A 20-year-old college student from Massachusetts died after she fell from a balcony at an Airbnb in Cancun, Mexico.
Leah “Lee” Pearse, a nursing student at Simmons University in Boston, locked herself out of her vacation rental on Jan. 6 and fell while attempting to get back inside, in keeping with her obituary.
Pearse climbed to the third-floor balcony when she slipped, fell and “died immediately,” the obituary says.
Pearse’s boyfriend, 21-year-old Augustine Robert Aufderheide of Prince Frederick, Maryland, was initially arrested by Mexican authorities after telling police that he and Pearse had gotten into an argument before she fell, in keeping with Southern Maryland News Network.
Aufderheide was later released after Pearse’s death was ruled an accident, in keeping with reports.

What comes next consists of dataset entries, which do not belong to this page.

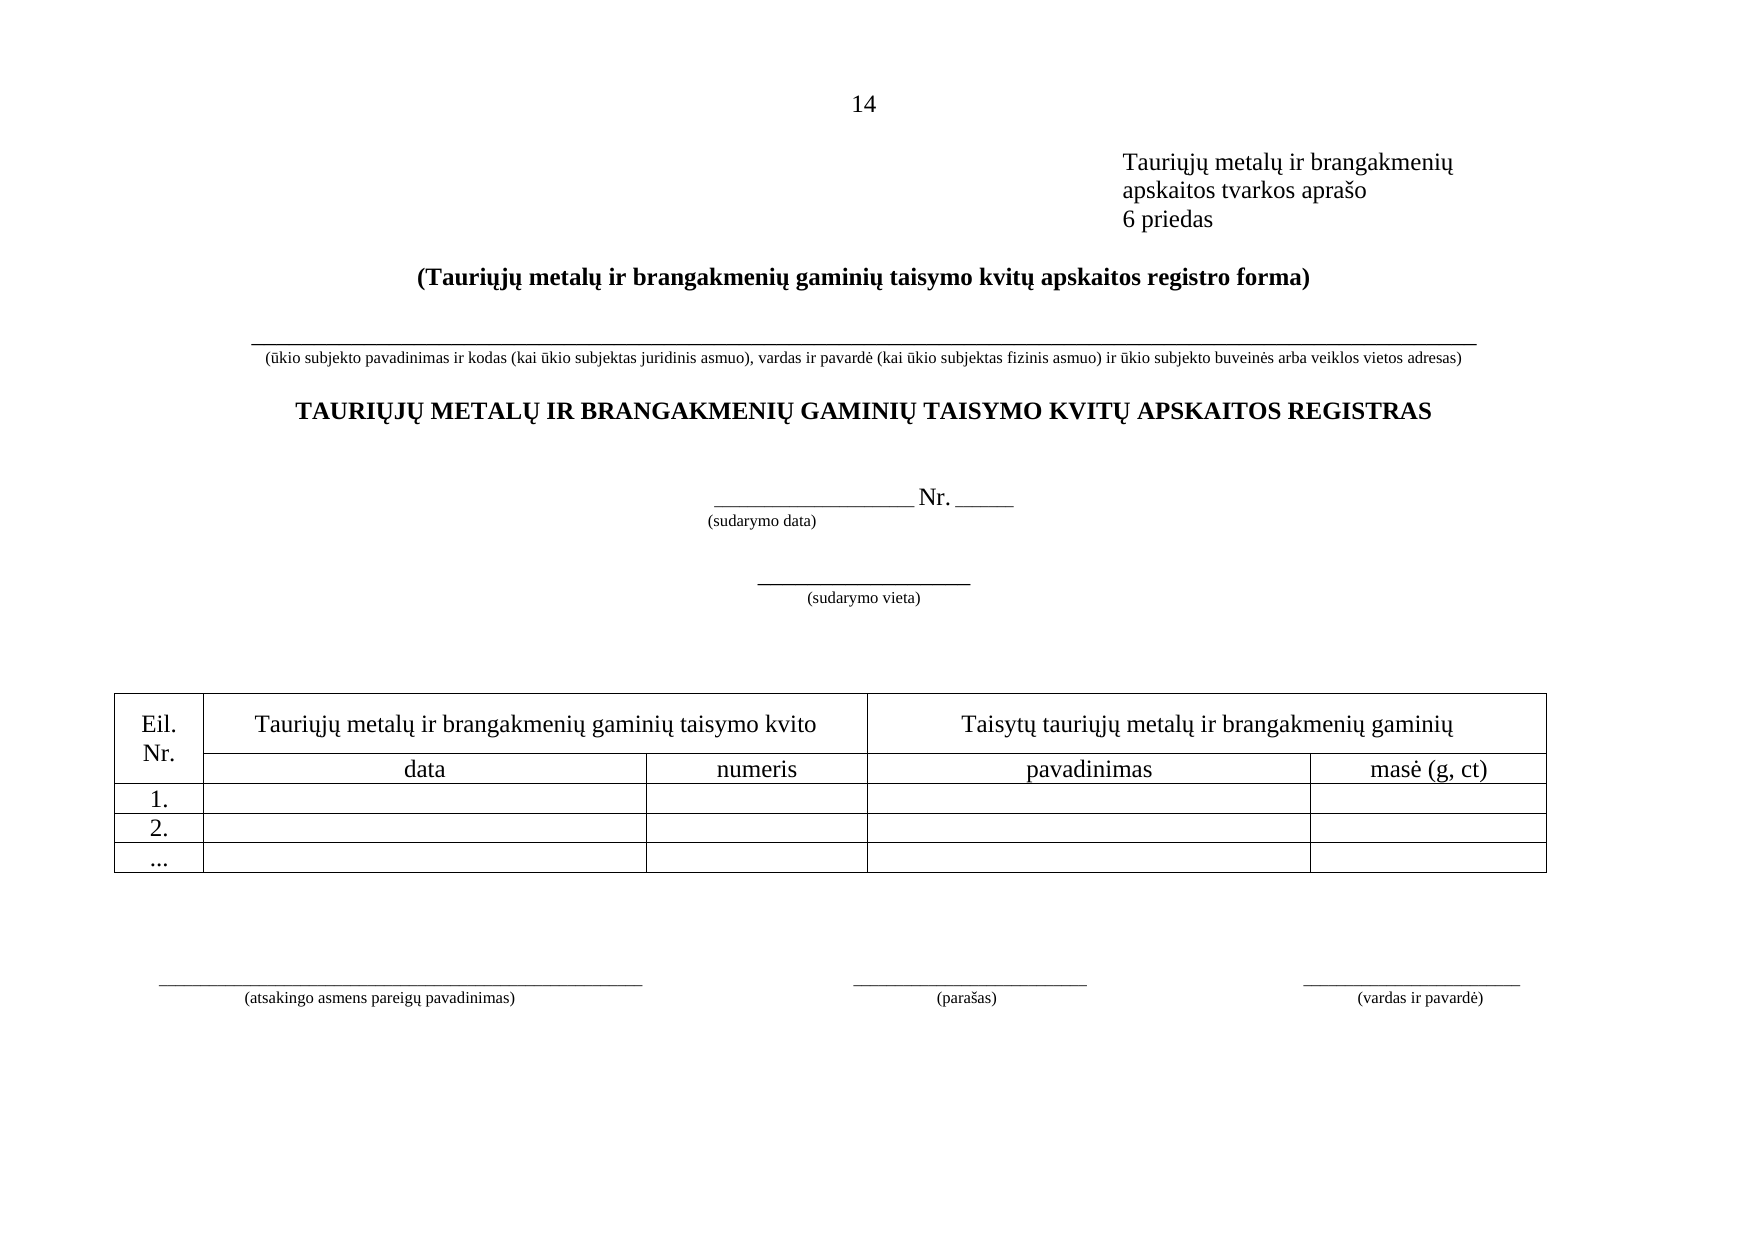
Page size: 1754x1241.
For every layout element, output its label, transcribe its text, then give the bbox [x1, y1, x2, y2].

text __________________________________________________________ ____________________________ __________________________ [103, 969, 1624, 988]
table_cell [204, 784, 646, 812]
table_cell [204, 814, 646, 842]
text (Tauriųjų metalų ir brangakmenių gaminių taisymo kvitų apskaitos registro forma) [103, 262, 1624, 291]
text apskaitos tvarkos aprašo [703, 176, 1627, 204]
text TAURIŲJŲ METALŲ IR BRANGAKMENIŲ GAMINIŲ TAISYMO KVITŲ APSKAITOS REGISTRAS [103, 396, 1624, 425]
table_cell [868, 784, 1310, 812]
table_cell [868, 814, 1310, 842]
text (atsakingo asmens pareigų pavadinimas) (parašas) (vardas ir pavardė) [103, 988, 1624, 1007]
table_cell [647, 814, 867, 842]
table_header Tauriųjų metalų ir brangakmenių gaminių taisymo kvito [204, 694, 867, 753]
table_cell [868, 843, 1310, 872]
text _________________ [103, 559, 1624, 588]
table_header Eil. Nr. [115, 694, 203, 783]
table_cell pavadinimas [868, 754, 1310, 783]
table_cell [1311, 814, 1546, 842]
text 6 priedas [703, 204, 1624, 233]
table_cell masė (g, ct) [1311, 754, 1546, 783]
text (ūkio subjekto pavadinimas ir kodas (kai ūkio subjektas juridinis asmuo), vardas ir pavardė (kai ūkio subjektas fizinis asmuo) ir ūkio subjekto buveinės arba veiklos vietos adresas) [103, 348, 1624, 367]
text Tauriųjų metalų ir brangakmenių [703, 147, 1624, 176]
table_cell numeris [647, 754, 867, 783]
table_cell 1. [115, 784, 203, 812]
text (sudarymo vieta) [103, 588, 1624, 607]
text __________________________________________________________________________________________________ [103, 319, 1624, 348]
table_cell data [204, 754, 646, 783]
text ________________________ Nr. _______ [103, 482, 1624, 511]
table_cell [1311, 784, 1546, 812]
table_cell [204, 843, 646, 872]
table_header Taisytų tauriųjų metalų ir brangakmenių gaminių [868, 694, 1546, 753]
text (sudarymo data) [703, 511, 1624, 530]
table_cell [1311, 843, 1546, 872]
table_cell 2. [115, 814, 203, 842]
table_cell [647, 784, 867, 812]
table_cell ... [115, 843, 203, 872]
table_cell [647, 843, 867, 872]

Pearse, from Newbury, Massachusetts, began working as a licensed nurse assistant at Massachusetts General Hospital while pursuing her five-year Master’s Degree in Nursing when she was 18 years old.
“For the past two years she was the happiest we’ve ever seen her, living her independent college life in Boston, hanging around together with her fabulous group of Simmons’ friends, and falling deeply in love together with her amazing and ever-loving boyfriend Bobby (aka Gus or Augustin),” her obituary said.
Her heartbroken father, Reggie Pearse, told NBC 10 he recalled the last time he spoke to his daughter.
“I just said to her, ‘Watch out,’ and she or he said, ‘I’ll try, Dad.,” he said. “She was extremely unpredictable, extremely quirky, extremely funny,” sister Anna Pearse told the news outlet.
Anna said her sister’s final hours were spent blissfully together with her boyfriend.
“All day, they were singing, ‘That’s Amore,’” Anna Pearse said. “She was so in love with him.”
Pearse graduated from the Classical Academy at Haverhill High School in 2020 before embarking on her nursing profession at Simmons.
“The Simmons University family is heartbroken on the lack of junior Leah Pearse, an lively and beloved member of our community,” university president, Lynn Perry Wooten, told NBC 10 in a press release. “Known for her confidence, compassion, and humorousness, Leah brought out one of the best in others.”
Massachusetts General Hospital remembered Pearse as a “vibrant” member of the hospital’s transplant unit.
“Her positive energy, creativity and thoughtfulness won the hearts of MGH’s patients and staff,” the hospital said in a press release to Boston.com. “Our community will come together in the approaching days to honor Leah’s memory.”